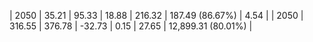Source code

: | 2050 | 35.21 | 95.33 |  18.88 | 216.32 | 187.49 (86.67%) | 4.54 |
| 2050 | 316.55 | 376.78 | -32.73 | 0.15 | 27.65 | 12,899.31 (80.01%) |
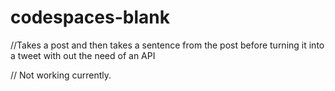 # codespaces-blank
//Takes a post and then takes a sentence from the post before turning it into a tweet with out the need of an API

// Not working currently.
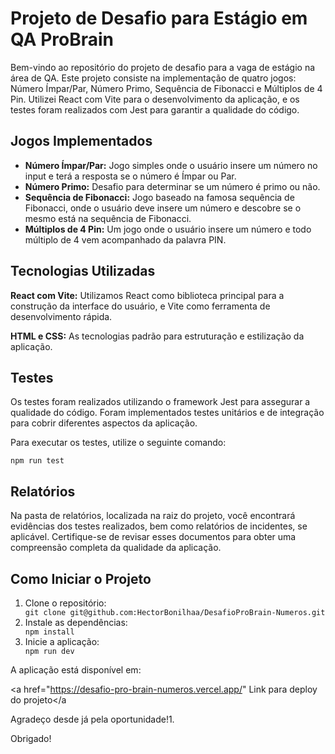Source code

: <body>

   <h1>Projeto de Desafio para Estágio em QA <strong>ProBrain</strong></h1>
    <p>Bem-vindo ao repositório do projeto de desafio para a vaga de estágio na área de QA. Este projeto consiste na implementação de quatro jogos: Número Ímpar/Par, Número Primo, Sequência de Fibonacci e Múltiplos de 4 Pin. Utilizei React com Vite para o desenvolvimento da aplicação, e os testes foram realizados com Jest para garantir a qualidade do código.</p>

   <h2>Jogos Implementados</h2>
   <ul>
        <li><strong>Número Ímpar/Par:</strong> Jogo simples onde o usuário insere um número no input e terá a resposta se o número é Ímpar ou Par.</li>
        <li><strong>Número Primo:</strong> Desafio para determinar se um número é primo ou não.</li>
        <li><strong>Sequência de Fibonacci:</strong> Jogo baseado na famosa sequência de Fibonacci, onde o usuário deve insere um número e descobre se o mesmo está na sequência de Fibonacci.</li>
        <li><strong>Múltiplos de 4 Pin:</strong> Um jogo onde o usuário insere um número e todo múltiplo de 4 vem acompanhado da palavra PIN.</li>
    </ul>

   <h2>Tecnologias Utilizadas</h2>
   <p><strong>React com Vite:</strong> Utilizamos React como biblioteca principal para a construção da interface do usuário, e Vite como ferramenta de desenvolvimento rápida.</p>
    <p><strong>HTML e CSS:</strong> As tecnologias padrão para estruturação e estilização da aplicação.</p>

   <h2>Testes</h2>
    <p>Os testes foram realizados utilizando o framework Jest para assegurar a qualidade do código. Foram implementados testes unitários e de integração para cobrir diferentes aspectos da aplicação.</p>
    <p>Para executar os testes, utilize o seguinte comando:</p>
    <code>npm run test</code>

   <h2>Relatórios</h2>
    <p>Na pasta de relatórios, localizada na raiz do projeto, você encontrará evidências dos testes realizados, bem como relatórios de incidentes, se aplicável. Certifique-se de revisar esses documentos para obter uma compreensão completa da qualidade da aplicação.</p>

   <h2>Como Iniciar o Projeto</h2>
    <ol>
        <li>Clone o repositório:</li>
        <code>git clone git@github.com:HectorBonilhaa/DesafioProBrain-Numeros.git</code>
        <li>Instale as dependências:</li>
        <code>npm install</code>
        <li>Inicie a aplicação:</li>
        <code>npm run dev</code>
    </ol>
    <p>A aplicação está disponível em:</p>

<a href="https://desafio-pro-brain-numeros.vercel.app/" Link para deploy do projeto</a




   <p>Agradeço desde já pela oportunidade!1.</p>

   <p>Obrigado!</p>

</body>

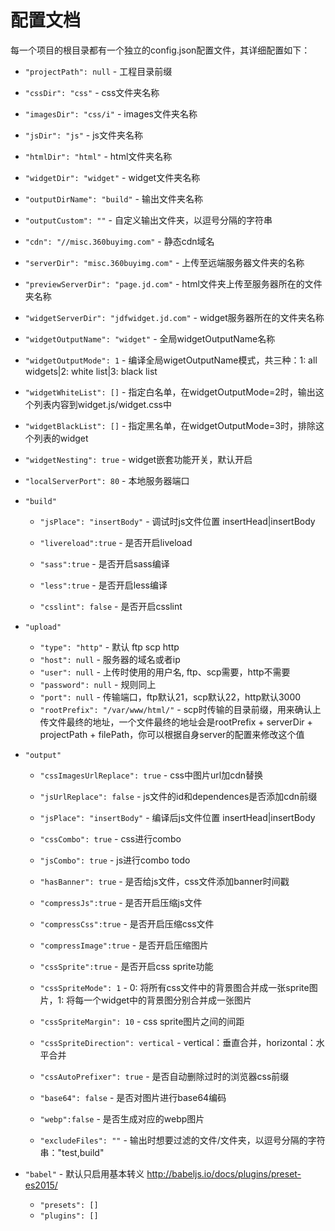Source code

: # 配置文档

每一个项目的根目录都有一个独立的config.json配置文件，其详细配置如下：

* `"projectPath": null` - 工程目录前缀

* `"cssDir": "css"` - css文件夹名称

* `"imagesDir": "css/i"` - images文件夹名称

* `"jsDir": "js"` - js文件夹名称

* `"htmlDir": "html"` - html文件夹名称

* `"widgetDir": "widget"` - widget文件夹名称

* `"outputDirName": "build"` - 输出文件夹名称

* `"outputCustom": ""` - 自定义输出文件夹，以逗号分隔的字符串

* `"cdn": "//misc.360buyimg.com"` - 静态cdn域名

* `"serverDir": "misc.360buyimg.com"` - 上传至远端服务器文件夹的名称

* `"previewServerDir": "page.jd.com"` - html文件夹上传至服务器所在的文件夹名称

* `"widgetServerDir": "jdfwidget.jd.com"` - widget服务器所在的文件夹名称

* `"widgetOutputName": "widget"` - 全局widgetOutputName名称

* `"widgetOutputMode": 1` - 编译全局wigetOutputName模式，共三种：1: all widgets|2: white list|3: black list
    
* `"widgetWhiteList": []` - 指定白名单，在widgetOutputMode=2时，输出这个列表内容到widget.js/widget.css中

* `"widgetBlackList": []` - 指定黑名单，在widgetOutputMode=3时，排除这个列表的widget

* `"widgetNesting": true` - widget嵌套功能开关，默认开启

* `"localServerPort": 80` - 本地服务器端口

* `"build"`
	* `"jsPlace": "insertBody"` - 调试时js文件位置 insertHead|insertBody
	
	* `"livereload":true` - 是否开启liveload
	
	* `"sass":true` - 是否开启sass编译
	
	* `"less":true` - 是否开启less编译
	
	* `"csslint": false` - 是否开启csslint

* `"upload"`
	* `"type": "http"` - 默认 ftp scp http
    * `"host": null` - 服务器的域名或者ip
    * `"user": null` - 上传时使用的用户名, ftp、scp需要，http不需要
    * `"password": null` - 规则同上
    * `"port": null` - 传输端口，ftp默认21，scp默认22，http默认3000
    * `"rootPrefix": "/var/www/html/"` - scp时传输的目录前缀，用来确认上传文件最终的地址，一个文件最终的地址会是rootPrefix + serverDir + projectPath + filePath，你可以根据自身server的配置来修改这个值

* `"output"`
	* `"cssImagesUrlReplace": true` - css中图片url加cdn替换

	* `"jsUrlReplace": false` - js文件的id和dependences是否添加cdn前缀
	
	* `"jsPlace": "insertBody"` - 编译后js文件位置 insertHead|insertBody
	
	* `"cssCombo": true` - css进行combo
	
	* `"jsCombo": true` - js进行combo todo

	* `"hasBanner": true` - 是否给js文件，css文件添加banner时间戳
	
	* `"compressJs":true` - 是否开启压缩js文件
	
	* `"compressCss":true` - 是否开启压缩css文件
	
	* `"compressImage":true` - 是否开启压缩图片

	* `"cssSprite":true` - 是否开启css sprite功能
	
	* `"cssSpriteMode": 1` - 0: 将所有css文件中的背景图合并成一张sprite图片，1: 将每一个widget中的背景图分别合并成一张图片
	
	* `"cssSpriteMargin": 10` - css sprite图片之间的间距

	* `"cssSpriteDirection": vertical` - vertical：垂直合并，horizontal：水平合并

	* `"cssAutoPrefixer": true` - 是否自动删除过时的浏览器css前缀

	* `"base64": false` - 是否对图片进行base64编码

	* `"webp":false` - 是否生成对应的webp图片

	* `"excludeFiles": ""` - 输出时想要过滤的文件/文件夹，以逗号分隔的字符串："test,build"

* `"babel"` - 默认只启用基本转义 http://babeljs.io/docs/plugins/preset-es2015/
	* `"presets": []`
	* `"plugins": []`

		
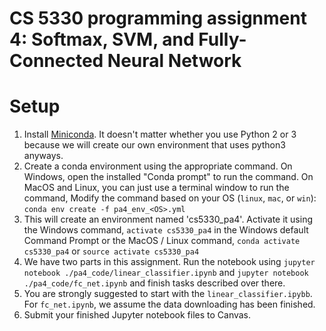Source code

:# CS 5330 programming assignment 4: Softmax, SVM, and Fully-Connected Neural Network


# Setup
1. Install [Miniconda](https://conda.io/miniconda.html). It doesn't matter whether you use Python 2 or 3 because we will create our own environment that uses python3 anyways.
2. Create a conda environment using the appropriate command. On Windows, open the installed "Conda prompt" to run the command. On MacOS and Linux, you can just use a terminal window to run the command, Modify the command based on your OS (`linux`, `mac`, or `win`): `conda env create -f pa4_env_<OS>.yml`
3. This will create an environment named 'cs5330_pa4'. Activate it using the Windows command, `activate cs5330_pa4` in the Windows default Command Prompt or the MacOS / Linux command, `conda activate cs5330_pa4` or `source activate cs5330_pa4`
4. We have two parts in this assignment. Run the notebook using `jupyter notebook ./pa4_code/linear_classifier.ipynb` and `jupyter notebook ./pa4_code/fc_net.ipynb` and finish tasks described over there.
5. You are strongly suggested to start with the `linear_classifier.ipybb`. For `fc_net.ipynb`, we assume the data downloading has been finished.
6. Submit your finished Jupyter notebook files to Canvas.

Assignment: No pictures belong in the copy; output every record exactly.

Result for this task:
Source code

: | 2050 | 35.21 | 95.33 |  18.88 | 216.32 | 187.49 (86.67%) | 4.54 |
| 2050 | 316.55 | 376.78 | -32.73 | 0.15 | 27.65 | 12,899.31 (80.01%) |
 # codespaces-blank
//Takes a post and then takes a sentence from the post before turning it into a tweet with out the need of an API

// Not working currently.
Source code

: <body>

   <h1>Projeto de Desafio para Estágio em QA <strong>ProBrain</strong></h1>
    <p>Bem-vindo ao repositório do projeto de desafio para a vaga de estágio na área de QA. Este projeto consiste na implementação de quatro jogos: Número Ímpar/Par, Número Primo, Sequência de Fibonacci e Múltiplos de 4 Pin. Utilizei React com Vite para o desenvolvimento da aplicação, e os testes foram realizados com Jest para garantir a qualidade do código.</p>

   <h2>Jogos Implementados</h2>
   <ul>
        <li><strong>Número Ímpar/Par:</strong> Jogo simples onde o usuário insere um número no input e terá a resposta se o número é Ímpar ou Par.</li>
        <li><strong>Número Primo:</strong> Desafio para determinar se um número é primo ou não.</li>
        <li><strong>Sequência de Fibonacci:</strong> Jogo baseado na famosa sequência de Fibonacci, onde o usuário deve insere um número e descobre se o mesmo está na sequência de Fibonacci.</li>
        <li><strong>Múltiplos de 4 Pin:</strong> Um jogo onde o usuário insere um número e todo múltiplo de 4 vem acompanhado da palavra PIN.</li>
    </ul>

   <h2>Tecnologias Utilizadas</h2>
   <p><strong>React com Vite:</strong> Utilizamos React como biblioteca principal para a construção da interface do usuário, e Vite como ferramenta de desenvolvimento rápida.</p>
    <p><strong>HTML e CSS:</strong> As tecnologias padrão para estruturação e estilização da aplicação.</p>

   <h2>Testes</h2>
    <p>Os testes foram realizados utilizando o framework Jest para assegurar a qualidade do código. Foram implementados testes unitários e de integração para cobrir diferentes aspectos da aplicação.</p>
    <p>Para executar os testes, utilize o seguinte comando:</p>
    <code>npm run test</code>

   <h2>Relatórios</h2>
    <p>Na pasta de relatórios, localizada na raiz do projeto, você encontrará evidências dos testes realizados, bem como relatórios de incidentes, se aplicável. Certifique-se de revisar esses documentos para obter uma compreensão completa da qualidade da aplicação.</p>

   <h2>Como Iniciar o Projeto</h2>
    <ol>
        <li>Clone o repositório:</li>
        <code>git clone git@github.com:HectorBonilhaa/DesafioProBrain-Numeros.git</code>
        <li>Instale as dependências:</li>
        <code>npm install</code>
        <li>Inicie a aplicação:</li>
        <code>npm run dev</code>
    </ol>
    <p>A aplicação está disponível em:</p>

<a href="https://desafio-pro-brain-numeros.vercel.app/" Link para deploy do projeto</a




   <p>Agradeço desde já pela oportunidade!1.</p>

   <p>Obrigado!</p>

</body>

Source code

: # 配置文档

每一个项目的根目录都有一个独立的config.json配置文件，其详细配置如下：

* `"projectPath": null` - 工程目录前缀

* `"cssDir": "css"` - css文件夹名称

* `"imagesDir": "css/i"` - images文件夹名称

* `"jsDir": "js"` - js文件夹名称

* `"htmlDir": "html"` - html文件夹名称

* `"widgetDir": "widget"` - widget文件夹名称

* `"outputDirName": "build"` - 输出文件夹名称

* `"outputCustom": ""` - 自定义输出文件夹，以逗号分隔的字符串

* `"cdn": "//misc.360buyimg.com"` - 静态cdn域名

* `"serverDir": "misc.360buyimg.com"` - 上传至远端服务器文件夹的名称

* `"previewServerDir": "page.jd.com"` - html文件夹上传至服务器所在的文件夹名称

* `"widgetServerDir": "jdfwidget.jd.com"` - widget服务器所在的文件夹名称

* `"widgetOutputName": "widget"` - 全局widgetOutputName名称

* `"widgetOutputMode": 1` - 编译全局wigetOutputName模式，共三种：1: all widgets|2: white list|3: black list
    
* `"widgetWhiteList": []` - 指定白名单，在widgetOutputMode=2时，输出这个列表内容到widget.js/widget.css中

* `"widgetBlackList": []` - 指定黑名单，在widgetOutputMode=3时，排除这个列表的widget

* `"widgetNesting": true` - widget嵌套功能开关，默认开启

* `"localServerPort": 80` - 本地服务器端口

* `"build"`
	* `"jsPlace": "insertBody"` - 调试时js文件位置 insertHead|insertBody
	
	* `"livereload":true` - 是否开启liveload
	
	* `"sass":true` - 是否开启sass编译
	
	* `"less":true` - 是否开启less编译
	
	* `"csslint": false` - 是否开启csslint

* `"upload"`
	* `"type": "http"` - 默认 ftp scp http
    * `"host": null` - 服务器的域名或者ip
    * `"user": null` - 上传时使用的用户名, ftp、scp需要，http不需要
    * `"password": null` - 规则同上
    * `"port": null` - 传输端口，ftp默认21，scp默认22，http默认3000
    * `"rootPrefix": "/var/www/html/"` - scp时传输的目录前缀，用来确认上传文件最终的地址，一个文件最终的地址会是rootPrefix + serverDir + projectPath + filePath，你可以根据自身server的配置来修改这个值

* `"output"`
	* `"cssImagesUrlReplace": true` - css中图片url加cdn替换

	* `"jsUrlReplace": false` - js文件的id和dependences是否添加cdn前缀
	
	* `"jsPlace": "insertBody"` - 编译后js文件位置 insertHead|insertBody
	
	* `"cssCombo": true` - css进行combo
	
	* `"jsCombo": true` - js进行combo todo

	* `"hasBanner": true` - 是否给js文件，css文件添加banner时间戳
	
	* `"compressJs":true` - 是否开启压缩js文件
	
	* `"compressCss":true` - 是否开启压缩css文件
	
	* `"compressImage":true` - 是否开启压缩图片

	* `"cssSprite":true` - 是否开启css sprite功能
	
	* `"cssSpriteMode": 1` - 0: 将所有css文件中的背景图合并成一张sprite图片，1: 将每一个widget中的背景图分别合并成一张图片
	
	* `"cssSpriteMargin": 10` - css sprite图片之间的间距

	* `"cssSpriteDirection": vertical` - vertical：垂直合并，horizontal：水平合并

	* `"cssAutoPrefixer": true` - 是否自动删除过时的浏览器css前缀

	* `"base64": false` - 是否对图片进行base64编码

	* `"webp":false` - 是否生成对应的webp图片

	* `"excludeFiles": ""` - 输出时想要过滤的文件/文件夹，以逗号分隔的字符串："test,build"

* `"babel"` - 默认只启用基本转义 http://babeljs.io/docs/plugins/preset-es2015/
	* `"presets": []`
	* `"plugins": []`

		
Source code

:# CS 5330 programming assignment 4: Softmax, SVM, and Fully-Connected Neural Network


# Setup
1. Install [Miniconda](https://conda.io/miniconda.html). It doesn't matter whether you use Python 2 or 3 because we will create our own environment that uses python3 anyways.
2. Create a conda environment using the appropriate command. On Windows, open the installed "Conda prompt" to run the command. On MacOS and Linux, you can just use a terminal window to run the command, Modify the command based on your OS (`linux`, `mac`, or `win`): `conda env create -f pa4_env_<OS>.yml`
3. This will create an environment named 'cs5330_pa4'. Activate it using the Windows command, `activate cs5330_pa4` in the Windows default Command Prompt or the MacOS / Linux command, `conda activate cs5330_pa4` or `source activate cs5330_pa4`
4. We have two parts in this assignment. Run the notebook using `jupyter notebook ./pa4_code/linear_classifier.ipynb` and `jupyter notebook ./pa4_code/fc_net.ipynb` and finish tasks described over there.
5. You are strongly suggested to start with the `linear_classifier.ipybb`. For `fc_net.ipynb`, we assume the data downloading has been finished.
6. Submit your finished Jupyter notebook files to Canvas.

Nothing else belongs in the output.